▶ What is needed: Return every line in the entries below that contains the string "градусів".

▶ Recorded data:
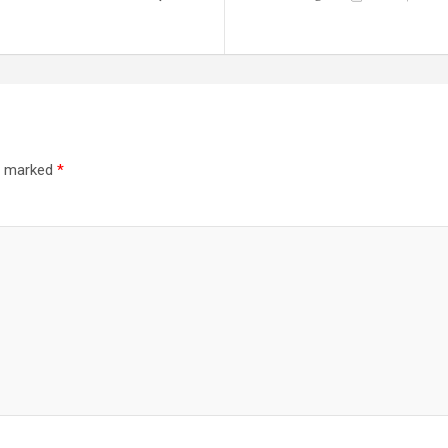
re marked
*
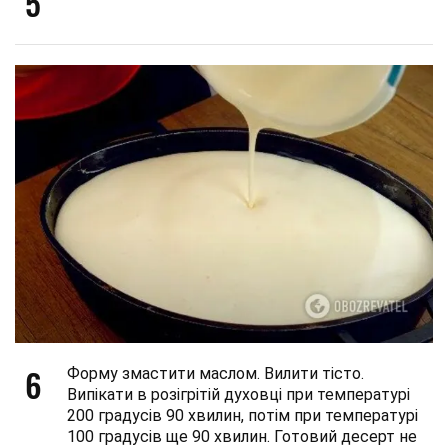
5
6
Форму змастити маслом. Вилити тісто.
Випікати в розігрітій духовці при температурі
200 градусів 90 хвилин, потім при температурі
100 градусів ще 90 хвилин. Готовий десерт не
* * *
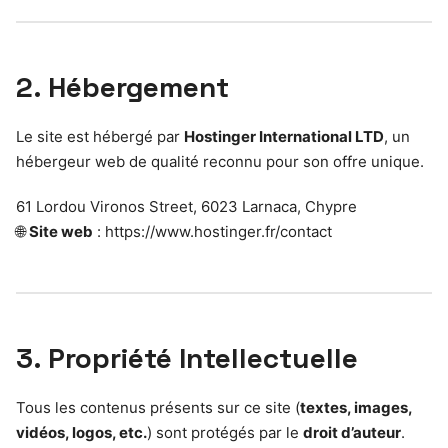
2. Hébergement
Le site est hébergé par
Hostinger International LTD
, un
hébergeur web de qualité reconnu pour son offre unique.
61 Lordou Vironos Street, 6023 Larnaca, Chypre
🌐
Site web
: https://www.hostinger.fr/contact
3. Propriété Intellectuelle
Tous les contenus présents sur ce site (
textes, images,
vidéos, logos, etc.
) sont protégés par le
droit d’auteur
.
...
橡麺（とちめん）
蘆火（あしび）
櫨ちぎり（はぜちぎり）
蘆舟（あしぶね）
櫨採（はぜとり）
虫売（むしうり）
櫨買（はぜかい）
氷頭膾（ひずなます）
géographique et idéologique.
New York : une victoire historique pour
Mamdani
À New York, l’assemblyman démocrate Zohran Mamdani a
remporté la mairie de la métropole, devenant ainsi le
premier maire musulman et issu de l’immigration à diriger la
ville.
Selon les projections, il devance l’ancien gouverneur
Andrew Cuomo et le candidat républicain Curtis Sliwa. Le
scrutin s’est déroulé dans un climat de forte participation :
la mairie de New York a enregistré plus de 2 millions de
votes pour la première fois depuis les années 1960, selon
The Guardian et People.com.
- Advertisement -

▶ Written reply:
200 градусів 90 хвилин, потім при температурі
100 градусів ще 90 хвилин. Готовий десерт не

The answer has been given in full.